A Life That’s Never Been Quiet
Alessandra was born on December 30, 1962, the daughter of Romano Mussolini — Benito’s son, and a jazz pianist — and Maria Loren, the younger sister of legendary Italian actress Sophia Loren. That combination of surnames alone tells you something about the world she grew up in.
She started out in entertainment, acting in films and appearing twice on the cover of Playboy. In 1982, she released a city pop album called Amore, singing in Italian, Japanese, and English — and briefly became a genuine pop sensation in Japan. Tracks like “Tokyo Fantasy” and “Tears” have since found a whole new life online, racking up millions of views on YouTube as the city pop revival brought a fresh wave of fans to her music decades later.
Her film career came to an abrupt end in 1990 when a producer asked her to change her surname. She refused, and that was that.
Politics came next. She entered the Italian Parliament in 1992 as a member of the post-fascist Italian Social Movement — the same party that launched the career of Giorgia Meloni, now Italy’s prime minister. Over the decades that followed, she served in both houses of the Italian Parliament, founded her own party (Social Action, making her the first woman to lead a political party in Italy, in 2004), and was elected to the European Parliament multiple times, most recently returning as an MEP in November 2022 after Antonio Tajani joined the Meloni government. She is currently affiliated with Deputy Prime Minister Matteo Salvini’s Lega party.
Her politics have never fit neatly into a box. Despite her roots in post-fascist movements, she has taken progressive stances on abortion, gay rights, artificial insemination, and civil unions, and has described herself as a feminist — drawing criticism from conservatives who’ve called her a “socialist.” In 2003, she resigned from the National Alliance Party after its leader Gianfranco Fini called fascism the “absolute evil” and described the wartime puppet state as “shameful.” Alessandra said the resignation came down to “incompatibilities not so much with my politics as with the surname I carry.”

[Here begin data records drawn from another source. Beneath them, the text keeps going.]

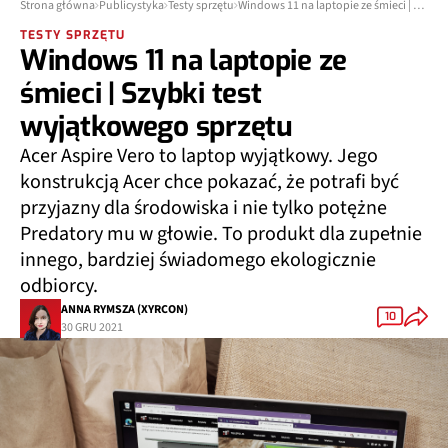
Strona główna
Publicystyka
Testy sprzętu
Windows 11 na laptopie ze śmieci | Szybki test wyjątkowego sprzętu
TESTY SPRZĘTU
Windows 11 na laptopie ze
śmieci | Szybki test
wyjątkowego sprzętu
Acer Aspire Vero to laptop wyjątkowy. Jego
konstrukcją Acer chce pokazać, że potrafi być
przyjazny dla środowiska i nie tylko potężne
Predatory mu w głowie. To produkt dla zupełnie
innego, bardziej świadomego ekologicznie
odbiorcy.
ANNA RYMSZA (XYRCON)
10
30 GRU 2021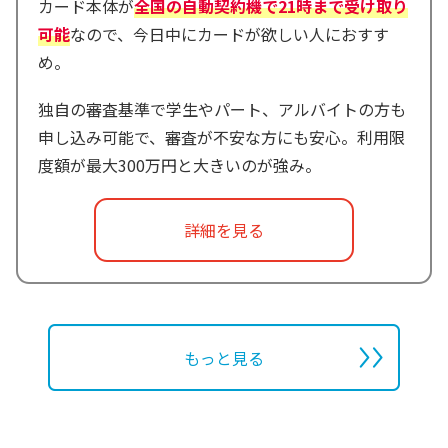
カード本体が
全国の自動契約機で21時まで受け取り
可能
なので、今日中にカードが欲しい人におすす
め。
独自の審査基準で学生やパート、アルバイトの方も
申し込み可能で、審査が不安な方にも安心。利用限
度額が最大300万円と大きいのが強み。
詳細を見る
もっと見る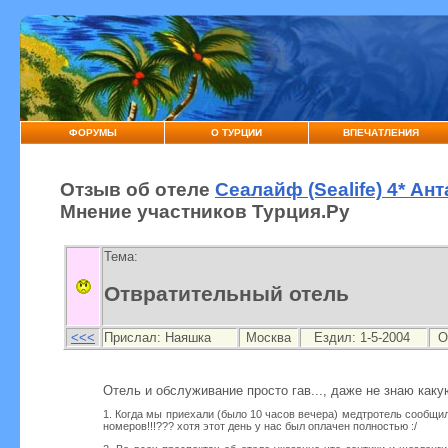
ФОРУМЫ
О ТУРЦИИ
ВПЕЧАТЛЕНИЯ
Отзыв об отеле
Сеалайф (Sealife) 4* Ан
Мнение участников Турция.Ру
Тема:
Отвратительный отель
<<<
Прислал:
Наяшка
Москва
Ездил: 1-5-2004
О
Отель и обслуживание просто гав..., даже не знаю как
1. Когда мы приехали (было 10 часов вечера) медтротель сообщил 
номеров!!!??? хотя этот день у нас был оплачен полностью :/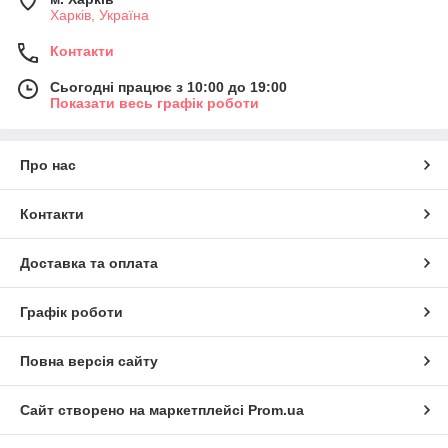
Харків, Україна
Контакти
Сьогодні працює з 10:00 до 19:00
Показати весь графік роботи
Про нас
Контакти
Доставка та оплата
Графік роботи
Повна версія сайту
Сайт створено на маркетплейсі
Prom.ua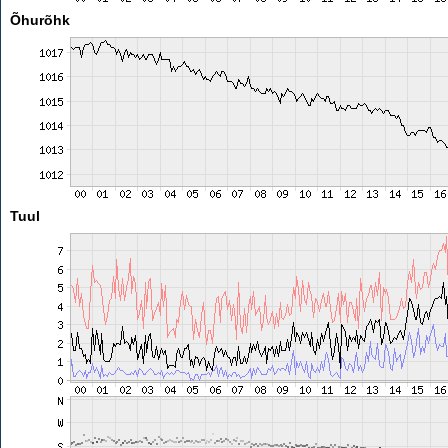
Õhurõhk
Tuul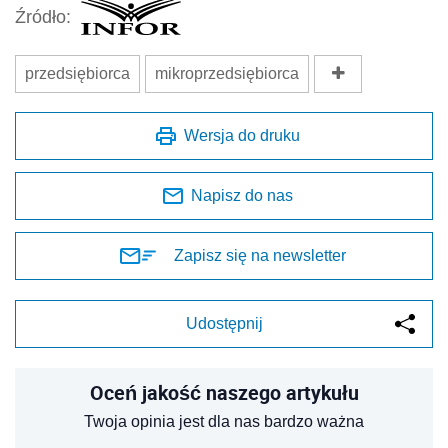
Źródło:
przedsiębiorca
mikroprzedsiębiorca
Wersja do druku
Napisz do nas
Zapisz się na newsletter
Udostępnij
Oceń jakość naszego artykułu
Twoja opinia jest dla nas bardzo ważna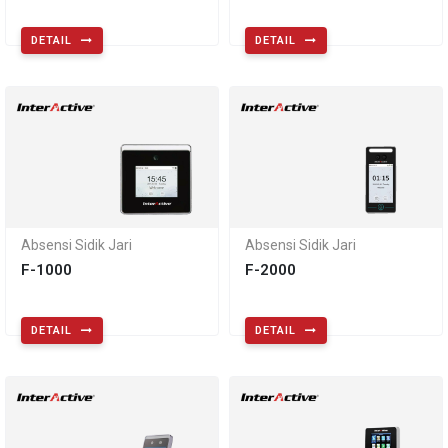
DETAIL
DETAIL
Absensi Sidik Jari
Absensi Sidik Jari
F-1000
F-2000
DETAIL
DETAIL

There have been genuine controversies too. In 2007, she declared all Romanians to be criminals, triggering mass outcry and nearly blowing up her own European Parliament faction when five Romanian politicians threatened to walk. In 2019, she publicly called Jim Carrey a “bastard” after he posted a cartoon depicting the 1945 execution of her grandfather and his mistress Clara Petacci. And in 2006, during a parliamentary exchange with transgender activist and future MP Vladimir Luxuria, she made a homophobic slur that drew widespread condemnation.
The Reality TV Chapter
Alessandra first stepped away from politics in December 2020 — and went straight to the dance floor, placing third on Italy’s Ballando con le Stelle (Dancing With the Stars). She’s also appeared as a judge on the 2006 reality show La pupa e il secchione, co-hosted a Sunday talk show in the early 1980s, and even voiced Marge Simpson’s friend Tammy in an Italian dub of The Simpsons.

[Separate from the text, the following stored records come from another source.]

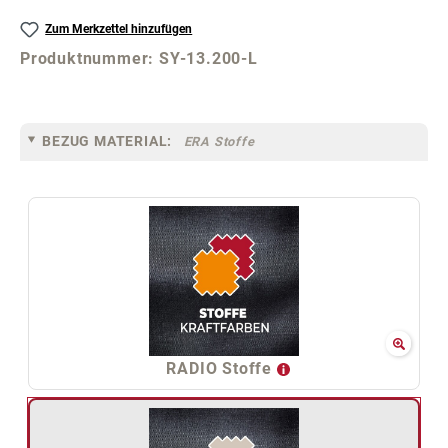
Zum Merkzettel hinzufügen
Produktnummer:
SY-13.200-L
BEZUG MATERIAL:
ERA Stoffe
RADIO Stoffe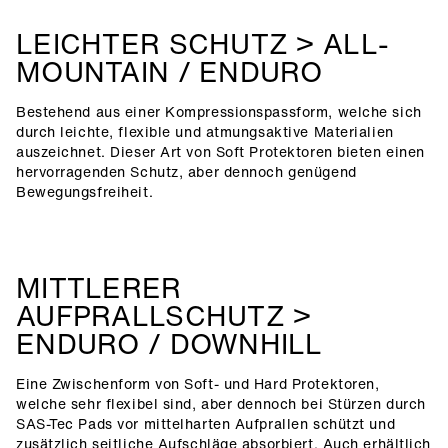
LEICHTER SCHUTZ > ALL-
MOUNTAIN / ENDURO
Bestehend aus einer Kompressionspassform, welche sich
durch leichte, flexible und atmungsaktive Materialien
auszeichnet. Dieser Art von Soft Protektoren bieten einen
hervorragenden Schutz, aber dennoch genügend
Bewegungsfreiheit.
MITTLERER
AUFPRALLSCHUTZ >
ENDURO / DOWNHILL
Eine Zwischenform von Soft- und Hard Protektoren,
welche sehr flexibel sind, aber dennoch bei Stürzen durch
SAS-Tec Pads vor mittelharten Aufprallen schützt und
zusätzlich seitliche Aufschläge absorbiert. Auch erhältlich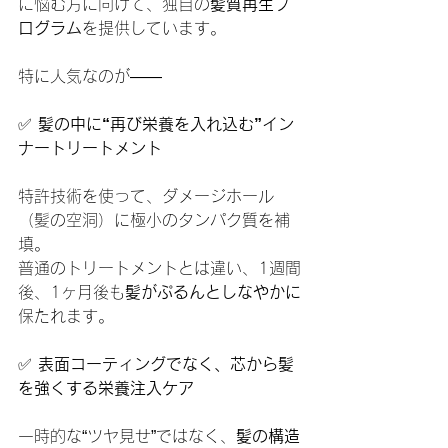
に悩む方に向けて、独自の
髪質再生プ
ログラム
を提供しています。
特に人気なのが――
✅
 髪の中に“再び栄養を入れ込む”イン
ナートリートメント
特許技術を使って、ダメージホール
（髪の空洞）に極小のタンパク質を補
填。
普通のトリートメントとは違い、1週間
後、1ヶ月後も
髪がぷるんとしなやかに
保たれます。
✅
 表面コーティングでなく、芯から髪
を強くする栄養注入ケア
一時的な“ツヤ見せ”ではなく、
髪の構造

Grande Fratello VIP, though, is her biggest reality moment yet. She reflected on the experience with genuine warmth. “Suddenly, you find yourself without your cell phone, and you can finally reflect, talk deeply with others, and this helps you rediscover inner truths that never come to light even within your own family,” she told Italian outlet Leggo. Her secret to winning? Simply being herself. “People didn’t know me in this light: only there did they see my daily life,” she said. “Beyond any label and prejudice.”
https://youtube.com/watch?v=-gaDG7lZpMI%3Ffeature%3Doembed
In Italy, where the legacy of fascism remains politically charged but has rarely proven career-ending, Alessandra Mussolini has spent six decades turning one of history’s most loaded surnames into a platform — for politics, for pop music, for television, and now for a six-figure reality TV prize. Whatever you make of her, she has never once been easy to ignore.